The orgasm woke me up, and I was more staunchly in the not-interested-in-urine-sexually camp than ever. Nice to indulge the fictitious knocked up woman in the dream, though. Felt like my good deed for the day.

August 26th - Reality

Three days ago, I met a girl at a comic book store and we really hit it off. We went on a date the next night, and were instantly very comfortable with each other. Really great rapport, we seem to be attracted to each other: nice very early dating stuff all around. Made out a bit before calling it a night, if I must divulge such things. In REAL LIFE, not a dream, just to be clear. And no, she's not pregnant. And I didn't bring pregnancy up at all. I really liked her, and I made the decision to attempt to introduce her into a lucid dream last night in a pregnant context, as befits my leanings.

And...it didn't go so well. I wasn't very attracted to her when I saw her sporting a bump, a condition that usually makes me find even normally unattractive folks sexually intriguing. I became distraught when I woke up from the disappointing dream, thinking I needed to dump her right away. Because of a fucking dream. In which I pretended she was something she's not, and which she has no idea I'm even interested in.

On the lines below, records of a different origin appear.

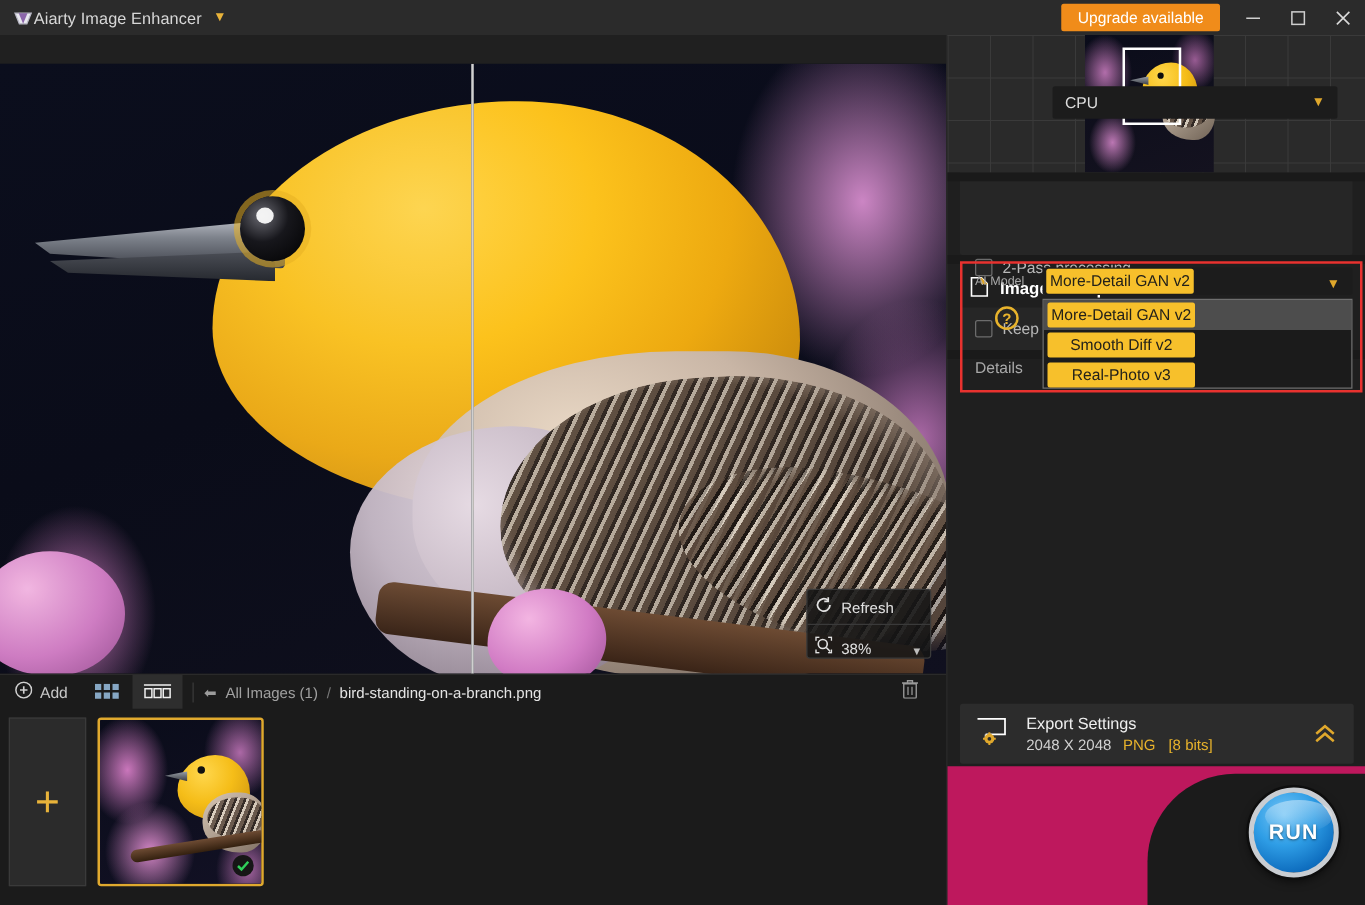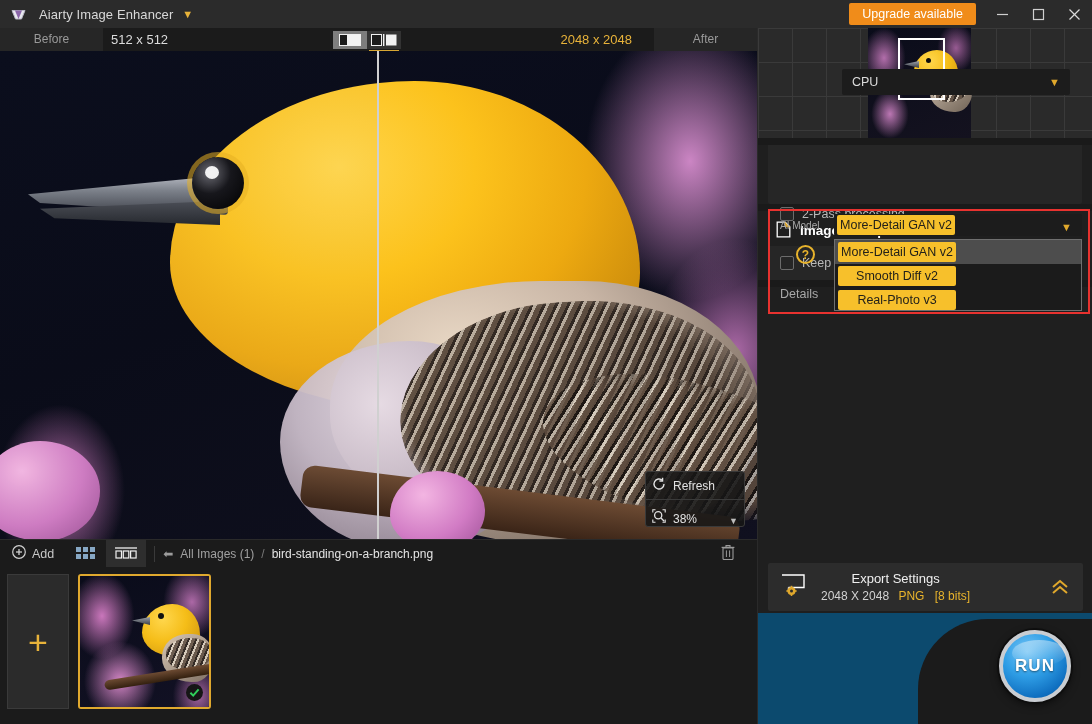--- a/index.html
+++ b/index.html
@@ -19,21 +19,21 @@
   .titlebar {
     position: absolute; left: 0; top: 0; width: 1092px; height: 28px;
     background: #2b2b2b;
     display: flex; align-items: center;
   }
   .app-logo {
     margin-left: 9px; width: 18px; height: 18px;
     display: flex; align-items: center; justify-content: center;
   }
   .app-title {
-    margin-left: 12px; color: #d8d8d8; font-size: 13px;
+    margin-left: 0; color: #d8d8d8; font-size: 13px;
     letter-spacing: .1px;
   }
   .title-chevron {
     margin-left: 9px; color: #e8b33a; font-size: 11px; line-height: 1;
   }
   .titlebar-spacer { flex: 1; }
   .upgrade-btn {
     height: 22px; background: #f08c1a; color: #ffffff;
     font-size: 12.5px; padding: 0 13px;
     display: flex; align-items: center; border-radius: 2px;
@@ -401,31 +401,31 @@
   .btn-addtext {
     background: #1c7fe0; color: #ffffff; font-size: 12.5px;
     height: 22px; padding: 0 16px; border-radius: 2px;
     display: flex; align-items: center; margin-left: auto;
   }
 
   
   .export-card {
     position: absolute; left: 10px; top: 535px; width: 315px; height: 48px;
     background: #2c2c2c; border-radius: 2px;
-    display: flex; align-items: center; padding: 0 13px; gap: 14px; text-align: center;
+    display: flex; align-items: center; padding: 0 13px; gap: 14px;
   }
   .exp-title { color: #efefef; font-size: 13px; }
   .exp-sub { font-size: 12px; color: #d2d2d2; margin-top: 3px; }
   .exp-png { color: #e8b32c; margin-left: 6px; }
   .exp-bits { color: #e8b32c; margin-left: 7px; }
   .exp-chevrons { margin-left: auto; color: #e0a82c; font-size: 13px; line-height: .62; text-align: center; }
 
   .runzone {
     position: absolute; left: 0; top: 585px; width: 335px; height: 111px;
-    background: #0c4a6e;
+    background: #be185d;
   }
   .run-bg {
     position: absolute; right: 0; bottom: 0; width: 175px; height: 105px;
     background: #1b1b1b;
     border-radius: 70px 0 0 0;
   }
   .run-btn {
     position: absolute; right: 22px; bottom: 22px;
     width: 72px; height: 72px; border-radius: 50%;
     background: radial-gradient(circle at 38% 28%, #76c5f5 0%, #2f9ee6 40%, #0f6fc0 75%, #0b5496 100%);
@@ -475,42 +475,20 @@
         </svg>
     </div>
     <div class="win-btn">
       <svg width="13" height="13" viewBox="0 0 13 13">
           <line x1="1.5" y1="1.5" x2="11.5" y2="11.5" stroke="#dadada" stroke-width="1.3"></line>
           <line x1="11.5" y1="1.5" x2="1.5" y2="11.5" stroke="#dadada" stroke-width="1.3"></line>
         </svg>
     </div>
   </div>
 
-  <div class="imgbar">
-    <div class="lbl-before">Before</div>
-    <div class="dim-before">512 x 512</div>
-    <div class="view-toggles">
-      <div class="vt sel-a">
-        <svg width="22" height="12" viewBox="0 0 22 12">
-          <rect x="0.5" y="0.5" width="21" height="11" fill="#1b1b1b" stroke="#f0f0f0" stroke-width="1"></rect>
-          <rect x="8" y="1" width="13.5" height="10" fill="#f2f2f2"></rect>
-        </svg>
-      </div>
-      <div class="vt sel-b">
-        <svg width="26" height="12" viewBox="0 0 26 12">
-          <rect x="0.5" y="0.5" width="10" height="11" fill="#1b1b1b" stroke="#f0f0f0" stroke-width="1"></rect>
-          <rect x="12" y="0" width="1.4" height="12" fill="#f2f2f2"></rect>
-          <rect x="15" y="0.5" width="10.5" height="11" fill="#f2f2f2"></rect>
-        </svg>
-      </div>
-    </div>
-    <div class="imgbar-spacer"></div>
-    <div class="dim-after">2048 x 2048</div>
-    <div class="lbl-after">After</div>
-  </div>
 
   <div class="canvas">
     <div class="half left">
       <div class="bird-scene l">
         <div class="bsh body-main"></div>
         <div class="bsh body-lower"></div>
         <div class="bsh breast"></div>
 
         <div class="bsh beak"></div>
         <div class="bsh beak2"></div>

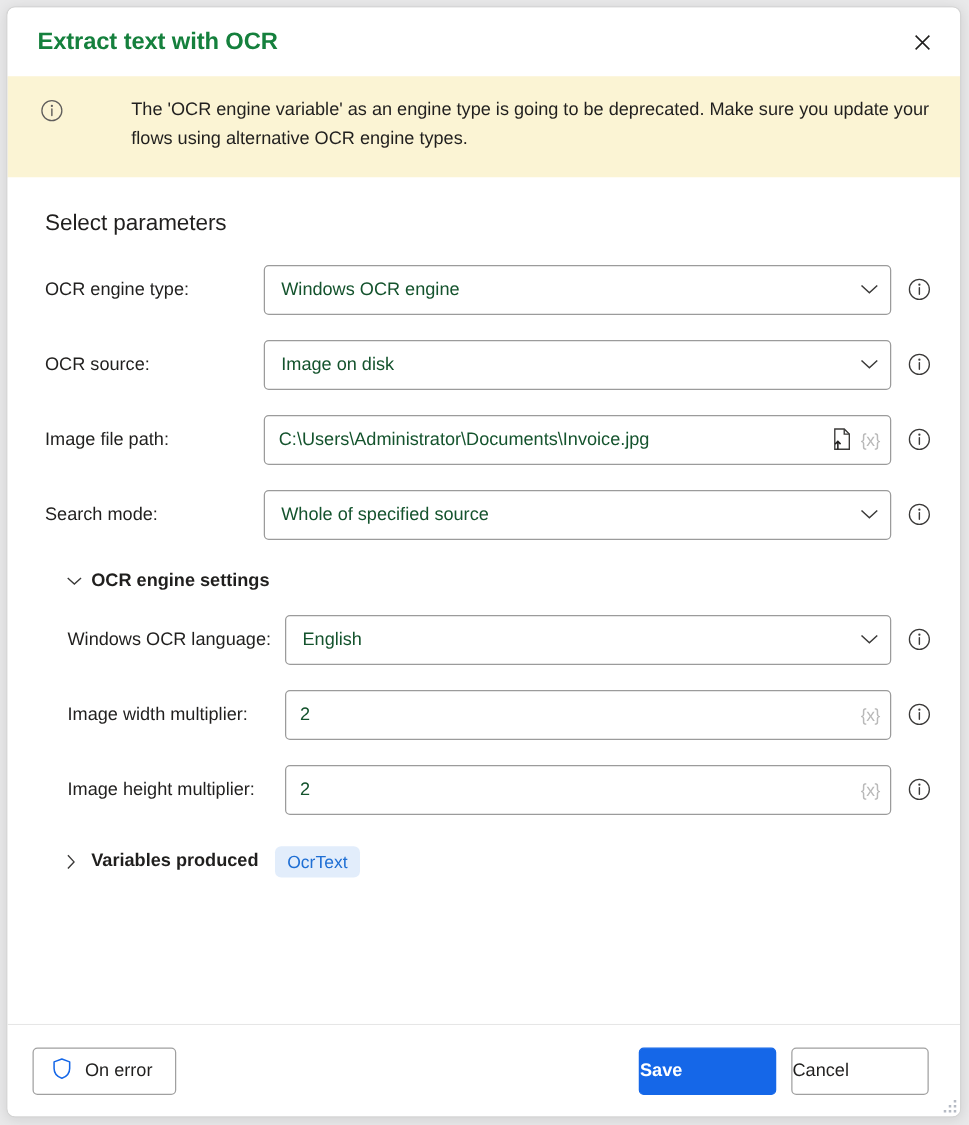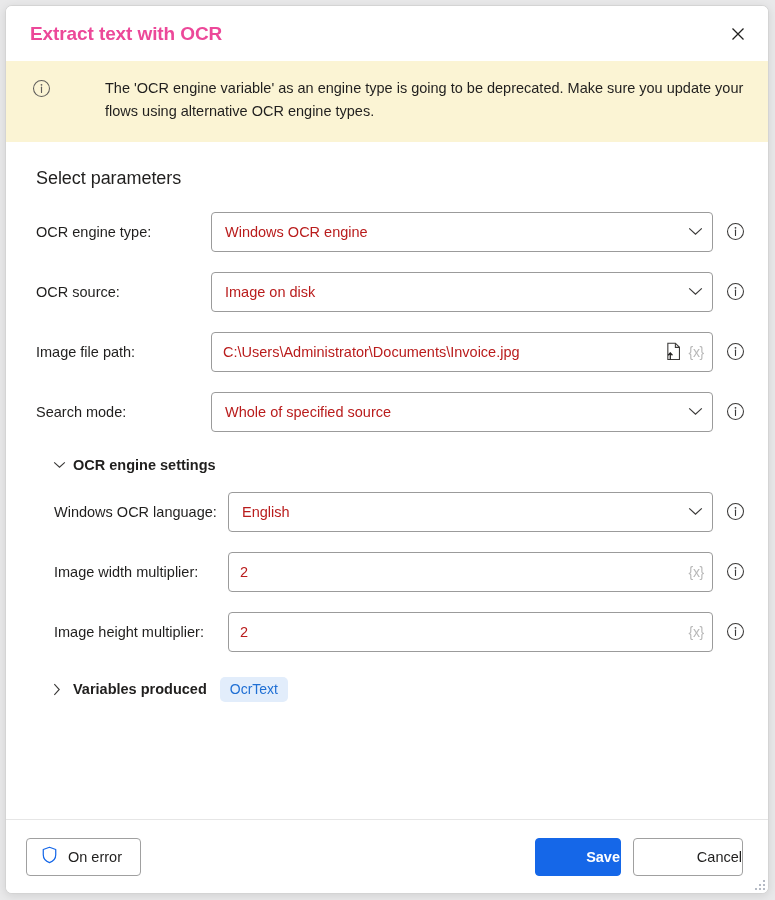--- a/index.html
+++ b/index.html
@@ -37,21 +37,21 @@
     flex: 0 0 55px;
     display: flex;
     align-items: center;
     padding: 0 10px 0 24px;
     background: #fff;
     box-sizing: border-box;
   }
   .title-text {
     font-size: 19px;
     font-weight: bold;
-    color: #ec4899;
+    color: #15803d;
     letter-spacing: -0.1px;
     flex: 1 1 auto;
   }
   .close-btn {
     width: 40px;
     height: 34px;
     display: flex;
     align-items: center;
     justify-content: center;
     cursor: pointer;
@@ -153,21 +153,21 @@
     box-sizing: border-box;
     display: flex;
     align-items: center;
     cursor: pointer;
   }
   .control.w-main { width: 502px; flex: 0 0 502px; }
   .control.w-sub  { width: 485px; flex: 0 0 485px; }
 
   .control-value {
     font-size: 14.5px;
-    color: #b91c1c;
+    color: #14532d;
     padding-left: 13px;
     flex: 1 1 auto;
     white-space: nowrap;
     overflow: hidden;
     text-overflow: ellipsis;
   }
   .control.textbox .control-value { padding-left: 11px; }
 
   .chevron {
     flex: 0 0 auto;
@@ -251,31 +251,31 @@
   }
   .btn {
     height: 38px;
     border: 1px solid #a0a0a0;
     border-radius: 4px;
     background: #fff;
     font-size: 14.5px;
     color: #201f1e;
     display: flex;
     align-items: center;
-    justify-content: flex-end;
+    justify-content: space-between;
     cursor: pointer;
     box-sizing: border-box;
     font-family: "Liberation Sans", sans-serif;
   }
   .btn-onerror {
     padding: 0 18px 0 14px;
     gap: 10px;
   }
   .btn-save {
-    width: 86px;
+    width: 110px;
     background: #1567e8;
     border-color: #1567e8;
     color: #ffffff;
     font-weight: bold;
     margin-left: auto;
   }
   .btn-cancel {
     width: 110px;
     margin-left: 12px;
   }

Now I realize this dream was a colossal mistake. Why the fuck would I think it was a good idea? Well, probably better not to focus on my mistake, and look forward toward fixing my behavior and definitely continuing to see her in a reasonable, real life context. Like a sensible person.

Even recognizing and most probably being able to correct this particular mistake I made with the preggo lucid dreaming, I'm wondering if the whole enterprise has the potential to really fuck up my waking life. It is not worth it at all, if so. And I just can't be sure. Am I going to end up with a fucked up, unfulfilling personal life, scraping my way through the days in anticipation of the night's dreams? That's not a life.

I don't think I'm in the mental position to make a permanent decision at this very moment, but, for the time being, I believe I need to focus on trying to make this new relationship work and give all the pregnancy-related dream shit a rest. Thus marks my indefinite hiatus, starting now.